In New York City, in other words, it’s all the goddamn time. In fairness the manual probably goes on for 30 pages about this but when the car lunges for the breakdown lane or just randomly decides that you aren’t in a real lane and should be 5 feet to the left or right you don’t have the sort of quality time to even figure out wtf it’s called much peruse the index to find where it is covered in the manual.

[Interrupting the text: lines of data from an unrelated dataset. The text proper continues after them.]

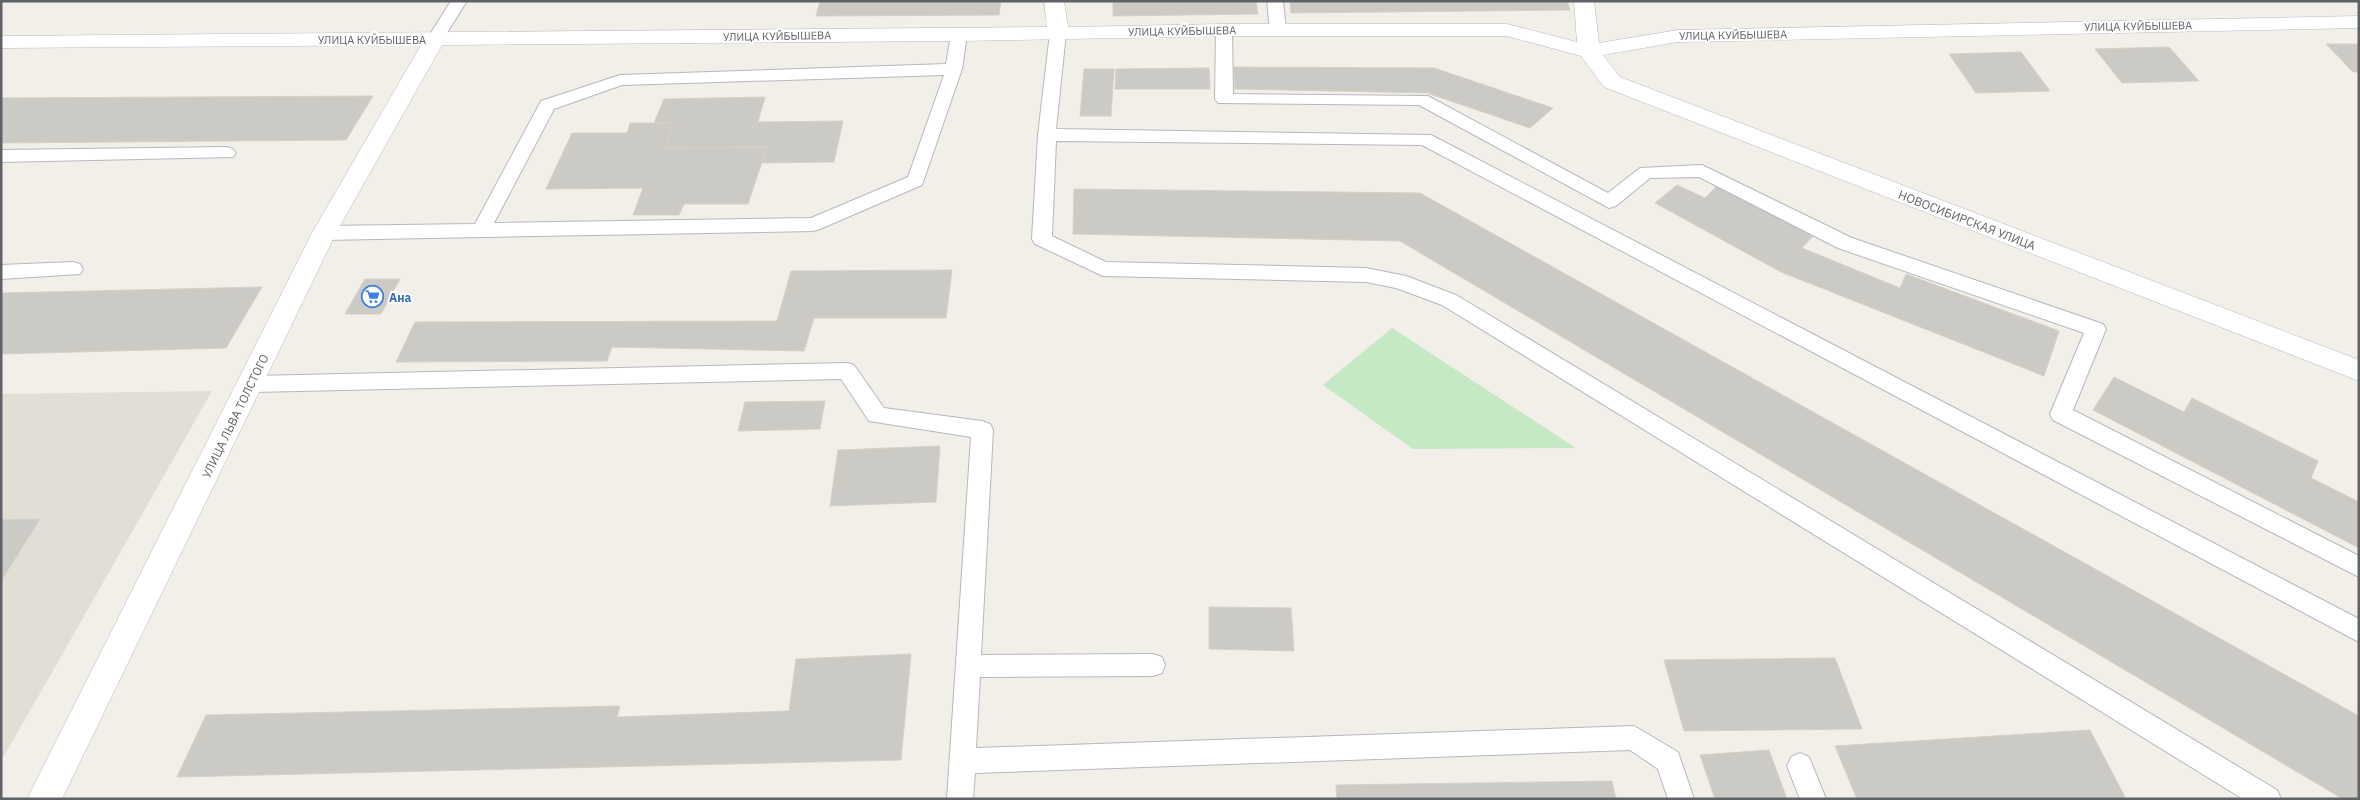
<svg xmlns="http://www.w3.org/2000/svg" width="2360" height="800" font-family="'IBM Plex Sans',sans-serif">
	<rect width="100%" height="100%" fill="#f1efe8"/>
	<!-- education -->
	<path fill="#e1ded6" d="M212 391 54 669 1 761V394Z"/>
	<!-- green -->
	<path fill="#c5e8c5" d="M1392 328 1576 448 1413 449 1323 385Z"/>
	<!-- building -->
	<g fill="#cccac5" stroke="#d6d1c6">
		<path d="M820 1H1001L999 15 816 16Z"/>
		<path d="M1113 1H1256L1258 14 1113 16Z"/>
		<path d="M1290 1H1567L1570 10 1291 13Z"/>
		<path d="M2326 44H2359V72H2353Z"/>
		<path d="M2169 47 2199 81 2122 83 2095 49Z"/>
		<path d="M2021 52 2050 91 1976 93 1949 54Z"/>
		<path d="M1234 67 1434 68 1553 108 1530 128 1427 93 1235 89Z"/>
		<path d="M1209 68 1210 89H1115L1116 69Z"/>
		<path d="M1084 69H1114L1111 116H1080Z"/>
		<path d="M373 96 346 140 1 143V98Z"/>
		<path d="M765 97 758 122 843 121 834 162 762 163 767 147 664 148 673 123H654L664 99Z"/>
		<path d="M630 123H673L664 148 767 147 748 204H684L679 215H633L643 188 546 189 572 133H627Z"/>
		<path d="M1677 185 1705 198 1718 185 1815 234 1802 248 1900 288 1906 274 2059 331 2044 376 1781 272 1655 203Z"/>
		<path d="M1074 189 1420 193 2359 716V799H2343L1400 241 1073 234Z"/>
		<path d="M952 270 946 318H814L804 351 612 347 607 361 396 362 415 322 777 321 791 271Z"/>
		<path d="M365 279H400L381 314H345Z"/>
		<path d="M262 287 226 348 1 354V293Z"/>
		<path d="M2114 377 2184 412 2192 398 2318 461 2311 478 2359 502V548L2093 410Z"/>
		<path d="M825 401 820 429 738 431 745 402Z"/>
		<path d="M940 446 936 502 830 506 838 450Z"/>
		<path d="M40 519 1 581V520Z"/>
		<path d="M1209 607 1291 608 1294 651 1209 649Z"/>
		<path d="M911 654 901 760 177 777 206 715 620 706 617 717 789 711 796 659Z"/>
		<path d="M1835 658 1862 729 1684 731 1664 660Z"/>
		<path d="M2090 730 2126 799H1857L1835 746Z"/>
		<path d="M1769 750 1787 799H1715L1700 755Z"/>
		<path d="M1612 781 1616 799H1337L1336 785Z"/>
	</g>
	<g fill="none" stroke-linecap="round" stroke-linejoin="round">
		<defs>
			<g id="lane">
				<path d="M451 1H467L441 42H429L427 39Z"/>
				<path d="M1267 1H1283L1286 30 1284 33H1272L1270 30Z"/>
				<path d="M1224 25 1230 27 1232 30 1233 94 1428 96 1608 193 1640 168 1702 165 1852 238 2103 324 2106 329 2073 410 2359 556V577L2053 420 2050 414 2084 333 1838 248 1699 177 1650 178 1616 206 1609 208 1419 105 1218 103 1215 99 1216 30 1218 27Z"/>
				<path d="M1058 28 1064 30 1066 33 1056 129 1431 135 2359 619V642L1422 145 1056 141 1052 236 1106 262 1366 268 1406 276 1456 295 2277 790 2281 799H2243L1442 305 1396 288 1366 282 1103 276 1035 244 1032 239 1038 135 1050 33 1052 30Z"/>
				<path d="M959 30 965 32 967 35 962 69 922 185 820 229 813 231 324 240 317 238 314 233 317 228 324 226 475 224 541 101 620 75 946 64 951 35 953 32ZM944 75 908 177 811 218 494 223 554 109 622 85Z"/>
				<path d="M227 147 233 149 236 153 233 157 1 162V150Z"/>
				<path d="M73 262 80 264 83 269 80 274 1 279V265Z"/>
				<path d="M847 363 854 365 884 408 982 421 990 424 993 430 981 655 1153 654 1162 657 1165 665 1162 673 1153 676 980 677 976 748 1634 726 1678 752 1694 799H1668L1658 769 1630 750 975 773 973 799H947L971 437 869 421 841 379 251 392 244 390 240 384 244 378 251 376Z"/>
				<path d="M1800 753 1809 757 1826 799H1800L1787 766 1791 757Z"/>
			</g>
			<path id="street" d="M1044 1H1064L1068 27 1224 24H1507L1577 42 1574 1H1594L1599 43 1678 30 2359 16V28L1678 42 1603 55 1620 77 2359 360V381L1604 87 1581 56 1507 36H1224L959 41 442 45 336 233 62 799H27L312 233 421 45 1 48V36L1047 27Z"/>
		</defs>
		<!-- lane casing -->
		<use href="#lane" stroke="#b5b8bc" stroke-width="2"/>
		<!-- street casing -->
		<use href="#street" stroke="#b5b8bc" stroke-width="1"/>
		<!-- lane -->
		<use href="#lane" fill="#fff" fill-rule="evenodd"/>
		<!-- street -->
		<use href="#street" fill="#fff" fill-rule="evenodd"/>
	</g>
	<!-- icons -->
	<defs>
		<symbol id="supermarket-ring" viewBox="-11 -11 22 22"><circle r="9.5" fill="#fff" stroke="#3f7fe0" stroke-width="1.5"/><path d="M-6-5.5h2.5l.6 2H6L4.5 2H-2.5L-4.4-4H-6ZM-1.5 3.2a1.3 1.3 0 1 0 .1 0ZM3 3.2a1.3 1.3 0 1 0 .1 0Z" fill="#3f7fe0"/></symbol>
	</defs>
	<g fill-rule="evenodd">
		<use href="#supermarket-ring" x="360" y="284" width="25" height="25"/>
	</g>
	<g text-anchor="middle" dominant-baseline="central" stroke-width="4" stroke-linejoin="round" paint-order="stroke">
		<!-- far-street labels -->
		<g font-size="11" fill="#5f6368" stroke="#fff">
			<text transform="translate(2138 26) rotate(-1)">УЛИЦА КУЙБЫШЕВА</text>
			<text transform="translate(1182 31) rotate(-1)">УЛИЦА КУЙБЫШЕВА</text>
			<text transform="translate(1733 35) rotate(-1)">УЛИЦА КУЙБЫШЕВА</text>
			<text transform="translate(777 36) rotate(-1)">УЛИЦА КУЙБЫШЕВА</text>
			<text x="372" y="40">УЛИЦА КУЙБЫШЕВА</text>
		</g>
		<!-- street labels -->
		<g font-size="12" fill="#5f6368" stroke="#fff">
			<text transform="translate(1967 220) rotate(21)">НОВОСИБИРСКАЯ УЛИЦА</text>
			<text transform="translate(235 416) rotate(-64)">УЛИЦА ЛЬВА ТОЛСТОГО</text>
		</g>
		<!-- shop labels -->
		<g font-size="12" font-weight="bold" fill="#366cbe" stroke="#fff" text-anchor="start">
			<text x="389" y="297">Ана</text>
		</g>
	</g>
	<!-- border -->
	<rect width="2360" height="800" fill="none" stroke="#5f6368" stroke-width="5"/>
</svg>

Is that what they are comparing this to?
I am interested in the report with the full details because the standard AutoPilot on Teslas do not stop at stop signs or stop lights. It’s just Traffic Aware Cruise Control and Lane Keep Assist. There was a story recently where someone using it ran into an intersection and smashed into another car. This would be no different than just smashing into a car with cruise control on. How much of this was just someone failing to intervene when they are supposed to vs a failure of the systems of the vehicle across all makers. I read about people using autopilot on city streets which may mean they are running stop signs if they are not paying attention. There are also reports of Teslas smashing into gore points at an exit when the person is in the right lane. From my experience I am guessing there are plenty that were faults of the system by the larger number will be failure to intervene to stop the car. I am sure there are also some where the system hit the brakes and caused a car to rear end them with a phantom braking issue. All this does is improve these systems and provide guidance going forward. Perhaps Tesla should activate the camera to monitor the driver to ensure they are paying attention like Ford does. I still love my Tesla. Its fast, offers the same build quality as my Charger did which is ok at best, and has the best charging infrastructure for ease of use and reliability.